The lubricating nutating single cone drill bit 10 can then be rotated and loaded to drill the formation as is known to one of ordinary skill in the art. The drilling fluid is pumped down the drill string and into contact with the proximal end 16 of the bit shank 12. Any fluid pumped through an attached drill string will thus flow into the fluid inlet port 88, through fluid passage 90 and into first 96 and second 92 fluid passage sections. Fluid can then flow through first fluid passage section 96 and discharge from the fluid outlet port 98 formed in the distal end 36 of the axially skewed journal 18 into the face of the well bore (WB). Fluid can concurrently flow through second fluid passage section 92 and discharge from the fluid outlet port 92 in a shoulder in the lateral wall of the bit shank 12 into well bore wall. The first 66 and second 68 radial dynamic seals form a fluid barrier between the axially skewed journal 18 and the interior of the cutter body 22.

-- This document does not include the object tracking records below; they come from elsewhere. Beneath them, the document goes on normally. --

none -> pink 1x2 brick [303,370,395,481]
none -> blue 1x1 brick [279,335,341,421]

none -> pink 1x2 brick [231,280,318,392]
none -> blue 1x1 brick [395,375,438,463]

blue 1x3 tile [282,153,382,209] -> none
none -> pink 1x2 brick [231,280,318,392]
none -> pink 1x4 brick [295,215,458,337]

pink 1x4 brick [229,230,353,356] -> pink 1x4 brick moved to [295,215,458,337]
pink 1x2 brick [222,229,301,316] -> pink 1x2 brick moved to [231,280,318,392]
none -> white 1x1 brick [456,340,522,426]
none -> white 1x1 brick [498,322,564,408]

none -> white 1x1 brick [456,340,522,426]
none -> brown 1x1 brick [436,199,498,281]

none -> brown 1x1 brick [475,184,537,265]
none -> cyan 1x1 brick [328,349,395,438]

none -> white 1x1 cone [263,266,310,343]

A well bore (WB) typically contains a fluid referred to as an annulus fluid which can include, for example, drilling fluid discharged from the bit 10 and/or a formation fluid. The annulus fluid can act on the proximal end of plunger 80. The proximal face of first radial dynamic seal 66 can be acted on by the annulus fluid (e.g., at the annulus fluid pressure) and the distal face of the first radial dynamic seal 66 can be acted on by a lubricant pressurized by plunger 80 at the annulus fluid pressure. Similarly, the distal face of second radial dynamic seal 68 can be acted on by the annulus fluid (e.g., at the annulus fluid pressure) and the proximal face of the second radial dynamic seal 68 can be acted on by a lubricant pressurized by plunger 80 at the annulus fluid pressure. In such an embodiment, the faces of each radial dynamic seal (66, 68) are contacted by fluid(s) at substantially equivalent pressures, more specifically an annulus fluid and a lubricant both at the annulus fluid pressure, and no pressure differential is experienced. Such a balanced configuration aids in the prevention of the undesirable ingress of drilling fluid into the rotational bearing surfaces due to unbalanced pressures on a radial seal. The lubricant chamber 76 allows for longer periods of use of a lubricating nutating single cone drill bit 10 without repacking lubricant and/or replacing any bearings (26, 28, 30, 32). The consumption of lubricant can allow additional lubricant to replenish the bearings (26, 28, 30, 32) and a corresponding displacement of the plunger 80 can occur.
While the invention has been described with respect to a limited number of embodiments, those skilled in the art will appreciate numerous modifications and variations therefrom. It is intended that the appended claims cover all such modifications and variations as fall within the true spirit and scope of the invention.